Alors que depuis la Renaissance, les sciences étaient parties triomphalement à la conquête de la certitude, notre vécu nous oblige aujourd’hui à faire le deuil de cet absolu et à renoncer au mythe de l’élucidation totale de l’univers
Tout comme le voyageur sait que le territoire est beaucoup plus riche que la carte, il nous faut accepter que le réel ne puisse être globalement représenté par des concepts et des théories. La carte restera toujours une approximation, le terrain sera toujours plus riche, plus surprenant que ce que nous pensons et même ce que nous pouvons imaginer.
La confiance aveugle dans une carte risque de masquer la complexité du réel. L’usage d’un GPS, par exemple, nous a appris que la réalité du terrain s’impose quelquefois avec obstination et qu’il est donc utile de n’accorder qu’une confiance toute relative à la carte. De même, la complexité du terrain peut nous échapper parce que nous avons la conviction que l’état de nos connaissances est l’image fidèle du réel, avant Galilée les humains croyaient que le Soleil tourne autour de la Terre.
Parce que la carte ou nos connaissances sont des approximations du réel, il faut privilégier une stratégie et un cheminement pour les améliorer. Penser la complexité c’est accepter l’incertitude et le doute afin d’utiliser notre curiosité pour aller vers des découvertes. La théorie des bidules se propose d’enrichir la carte à partir d’un point de vue* retenu en fonction de l’objectif de l’observateur. Il lui faut accepter que ce qui n’est pas sur la carte, qui n’est pas formalisable ou quantifiable peut exister dans le monde réel ; alors seul un cheminement parfois en errance permet de rendre intelligible ce que nous observons.
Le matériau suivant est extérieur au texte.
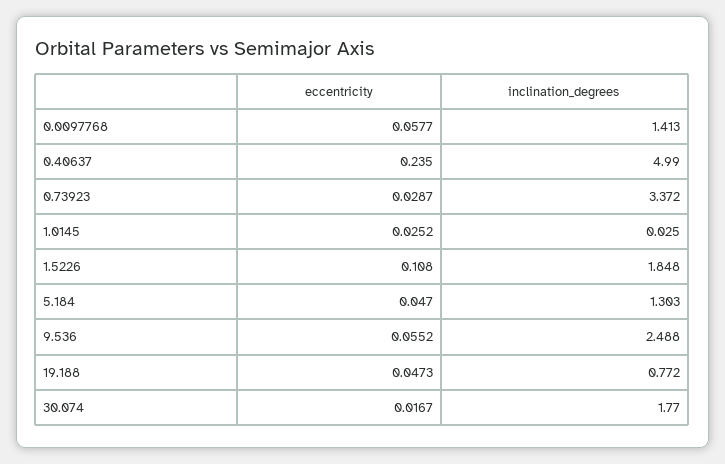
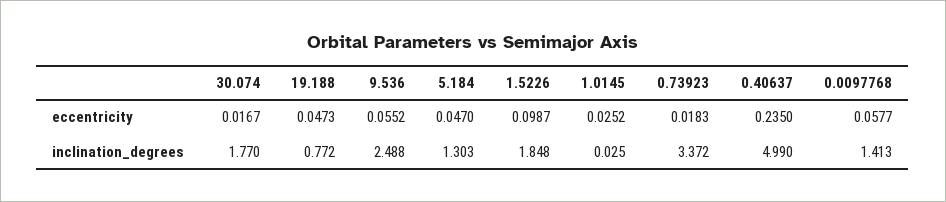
  {
    "eccentricity": {
      "0.0097768": 0.0577,
      "0.40637": 0.235,
-     "0.73923": 0.0287,
+     "0.73923": 0.0183,
      "1.0145": 0.0252,
-     "1.5226": 0.108,
+     "1.5226": 0.0987,
      "5.184": 0.047,
      "9.536": 0.0552,
      "19.188": 0.0473,
      "30.074": 0.0167
    },
    "inclination_degrees": {
      "0.0097768": 1.413,
      "0.40637": 4.99,
      "0.73923": 3.372,
      "1.0145": 0.025,
      "1.5226": 1.848,
      "5.184": 1.303,
      "9.536": 2.488,
      "19.188": 0.772,
      "30.074": 1.77
    }
  }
Le vagabondage nous fait rencontrer le singulier et le local en contradiction avec l’universel abstrait.
Pour passer du territoire à la carte ou du réel au concept, l’humain a mobilisé sa machine universelle à comprendre afin de mettre en œuvre le processus de l’abstraction*. Cette merveilleuse faculté est à l’origine de notre relative compréhension du réel, elle nous a aussi aidés à nous protéger de la dureté du milieu dans lequel nous vivons. L’abstraction cartésienne a inspiré et inspire encore les sciences, mais aussi notre pensée. Elle a pour principe d’isoler puis de décomposer le bidule réel. Ce faisant, elle débute en omettant le postulat de base de la complexité : relier, encore relier, toujours relier. Alors, la théorie des bidules milite pour une abstraction post-cartésienne sur la base des concepts développés dans ce chapitre.
Afin d’accroître les bénéfices de cette fonction cérébrale, l’humain va la rendre récursive. Par des itérations successives, notre représentation du territoire s’éloigne alors encore plus du terrain : le GPS virtualise une carte, la construction de méta-concepts éloigne notre savoir du réel observé. Ainsi, si l’abstraction est une jouissance intellectuelle et fait progresser nos savoirs, il peut être utile de refaire le chemin en sens inverse et de revenir à l’originel, à l’élémentaire, c’est-à-dire de relier la carte au territoire ou le concept au réel. Enfin, la référence à une carte est une métaphore spatiale qui aide à mieux appréhender la limite de nos connaissances. Il faut la compléter par la prise en compte du temps : le réel évolue, toute carte, tout concept doivent être datés pour pouvoir nous guider dans notre quête de compréhension.